Gemmology laboratory located in Basel, Switzerland

The Swiss Gemmological Institute (SSEF) is a gemmology laboratory located in Basel, Switzerland. It is a part of the Schweizerische Stiftung für Edelstein Forschung (SSEF, Swiss Foundation for Gemstone Research).

== History ==
The Swiss Gemmological Institute was founded on an independent basis by trade organisations on August 22, 1972. George Bosshart, mineralogist and GG, was the first director after the laboratory's opening in Zürich. Diamond grading was the major task and colour stones were tested rather exceptionally. In 1980, Bosshart hired Dr. Henry A. Hänni, Mineralogist and FGA. In 1994, Hänni moved the laboratory to Basel where he had been teaching gemmology at Basel university. Prof. H.A. Hänni retired in 2009 and Dr. Michael Krzemnicki, who had been working for SSEF since 1999, took over his position as a director.

In 1994, the Swiss Gemmological Institute was the first gemmological laboratory to offer testing for possible Beryllium diffusion in corundum. Early on, the institute took exclusive custody of the CIBJO Diamond C1 master set.

At the turn of the 21st century, unbeaded pearls invaded the market, thus greatly impacting demand for pearl analysis by the institute. In 2013, SSEF achieved a breakthrough in successfully extracting DNA from pearls and thereby enabling DNA fingerprinting of pearls. In 2014, SSEF unveiled the ASDI instrument (Automated Spectral Diamond Inspection), the first industrial scale automated solution for keeping synthetic diamond melee out of the supply chain. IN 2015, the institute opened a new lab in Basel with twice the production capacity of its actual lab. In 2017, SSEF became the first gem lab in the world to introduce radiocarbon age dating of pearls as a service to clients. In 2020, SSEF and University of Zürich researchers unveiled a new methodology (published in the journal Scientific Reports) to extract DNA from precious coral samples and thereby identify the species of samples.

== Activity ==
SSEF has since long been offering its independent services to the global gemstone and jewellery trade. The mandate of the SSEF is to analyse precious stones and jewellery; issuing test reports for coloured gemstones, diamonds and pearls. Its forte lies in the detection of gemstone authenticity, origin, and gem treatments on a scientific and reproducible basis. It offers expert independent advice to a wide gemmological clientele including gem dealers, jewellers, auction houses and private customers in many countries. Gemmological training courses from basic to highly specialised are a further contribution to an international scholarship, ensuring a high level of gemmological knowledge and skills in the trade.

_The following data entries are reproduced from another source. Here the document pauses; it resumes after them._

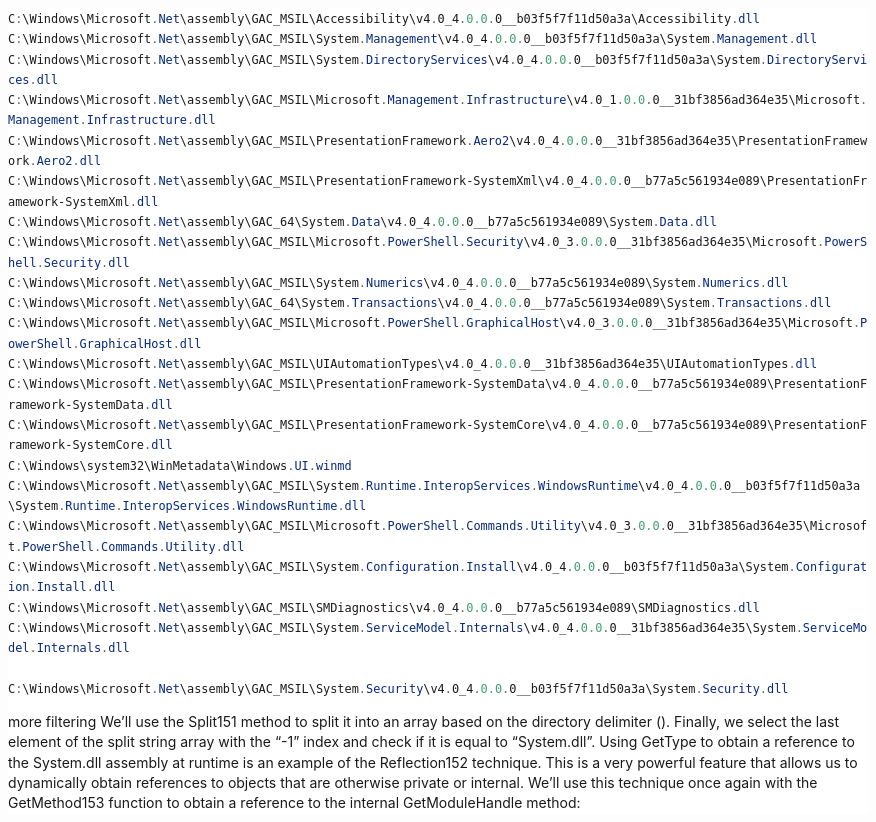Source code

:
 ```ps1
C:\Windows\Microsoft.Net\assembly\GAC_MSIL\Accessibility\v4.0_4.0.0.0__b03f5f7f11d50a3a\Accessibility.dll
C:\Windows\Microsoft.Net\assembly\GAC_MSIL\System.Management\v4.0_4.0.0.0__b03f5f7f11d50a3a\System.Management.dll
C:\Windows\Microsoft.Net\assembly\GAC_MSIL\System.DirectoryServices\v4.0_4.0.0.0__b03f5f7f11d50a3a\System.DirectoryServices.dll
C:\Windows\Microsoft.Net\assembly\GAC_MSIL\Microsoft.Management.Infrastructure\v4.0_1.0.0.0__31bf3856ad364e35\Microsoft.Management.Infrastructure.dll
C:\Windows\Microsoft.Net\assembly\GAC_MSIL\PresentationFramework.Aero2\v4.0_4.0.0.0__31bf3856ad364e35\PresentationFramework.Aero2.dll
C:\Windows\Microsoft.Net\assembly\GAC_MSIL\PresentationFramework-SystemXml\v4.0_4.0.0.0__b77a5c561934e089\PresentationFramework-SystemXml.dll
C:\Windows\Microsoft.Net\assembly\GAC_64\System.Data\v4.0_4.0.0.0__b77a5c561934e089\System.Data.dll
C:\Windows\Microsoft.Net\assembly\GAC_MSIL\Microsoft.PowerShell.Security\v4.0_3.0.0.0__31bf3856ad364e35\Microsoft.PowerShell.Security.dll
C:\Windows\Microsoft.Net\assembly\GAC_MSIL\System.Numerics\v4.0_4.0.0.0__b77a5c561934e089\System.Numerics.dll
C:\Windows\Microsoft.Net\assembly\GAC_64\System.Transactions\v4.0_4.0.0.0__b77a5c561934e089\System.Transactions.dll
C:\Windows\Microsoft.Net\assembly\GAC_MSIL\Microsoft.PowerShell.GraphicalHost\v4.0_3.0.0.0__31bf3856ad364e35\Microsoft.PowerShell.GraphicalHost.dll
C:\Windows\Microsoft.Net\assembly\GAC_MSIL\UIAutomationTypes\v4.0_4.0.0.0__31bf3856ad364e35\UIAutomationTypes.dll
C:\Windows\Microsoft.Net\assembly\GAC_MSIL\PresentationFramework-SystemData\v4.0_4.0.0.0__b77a5c561934e089\PresentationFramework-SystemData.dll
C:\Windows\Microsoft.Net\assembly\GAC_MSIL\PresentationFramework-SystemCore\v4.0_4.0.0.0__b77a5c561934e089\PresentationFramework-SystemCore.dll
C:\Windows\system32\WinMetadata\Windows.UI.winmd
C:\Windows\Microsoft.Net\assembly\GAC_MSIL\System.Runtime.InteropServices.WindowsRuntime\v4.0_4.0.0.0__b03f5f7f11d50a3a\System.Runtime.InteropServices.WindowsRuntime.dll
C:\Windows\Microsoft.Net\assembly\GAC_MSIL\Microsoft.PowerShell.Commands.Utility\v4.0_3.0.0.0__31bf3856ad364e35\Microsoft.PowerShell.Commands.Utility.dll
C:\Windows\Microsoft.Net\assembly\GAC_MSIL\System.Configuration.Install\v4.0_4.0.0.0__b03f5f7f11d50a3a\System.Configuration.Install.dll
C:\Windows\Microsoft.Net\assembly\GAC_MSIL\SMDiagnostics\v4.0_4.0.0.0__b77a5c561934e089\SMDiagnostics.dll
C:\Windows\Microsoft.Net\assembly\GAC_MSIL\System.ServiceModel.Internals\v4.0_4.0.0.0__31bf3856ad364e35\System.ServiceModel.Internals.dll

C:\Windows\Microsoft.Net\assembly\GAC_MSIL\System.Security\v4.0_4.0.0.0__b03f5f7f11d50a3a\System.Security.dll
```

more filtering
We’ll use the Split151 method to split it into an array based on the directory delimiter (\).
Finally, we select the last element of the split string array with the “-1” index and check if it is equal 
to “System.dll”.
Using GetType to obtain a reference to the System.dll assembly at runtime is an example of the 
Reflection152 technique. This is a very powerful feature that allows us to dynamically obtain 
references to objects that are otherwise private or internal.
We’ll use this technique once again with the GetMethod153 function to obtain a reference to the 
internal GetModuleHandle method:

The institute, based in Basel since 1994, is directed by Dr. Michael S. Krzemnicki, who also lectures at the University of Basel. The laboratory was recognised by the International Confederation of Jewellers and Goldsmiths (CIBJO) in 1978 and is also a member of the International Colored Stone Association (ICA) and the Laboratory Manual Harmonisation Committee (LMHC). The SSEF introduced a full gem treatment disclosure policy in 1998, published in a book called "SSEF Standards & Applications for Diamond Reports, Gemstone Reports and Test Reports".

Moreover, SSEF places a strong focus on education and pursuing gemmological research. It offers basic and advanced gemmological training courses, scientific gemmology workshops and expert lectures covering a wide array of gemmological subjects. It a pioneer in gemmological research, collaborating with leading Swiss universities and other worldwide gemmological laboratories.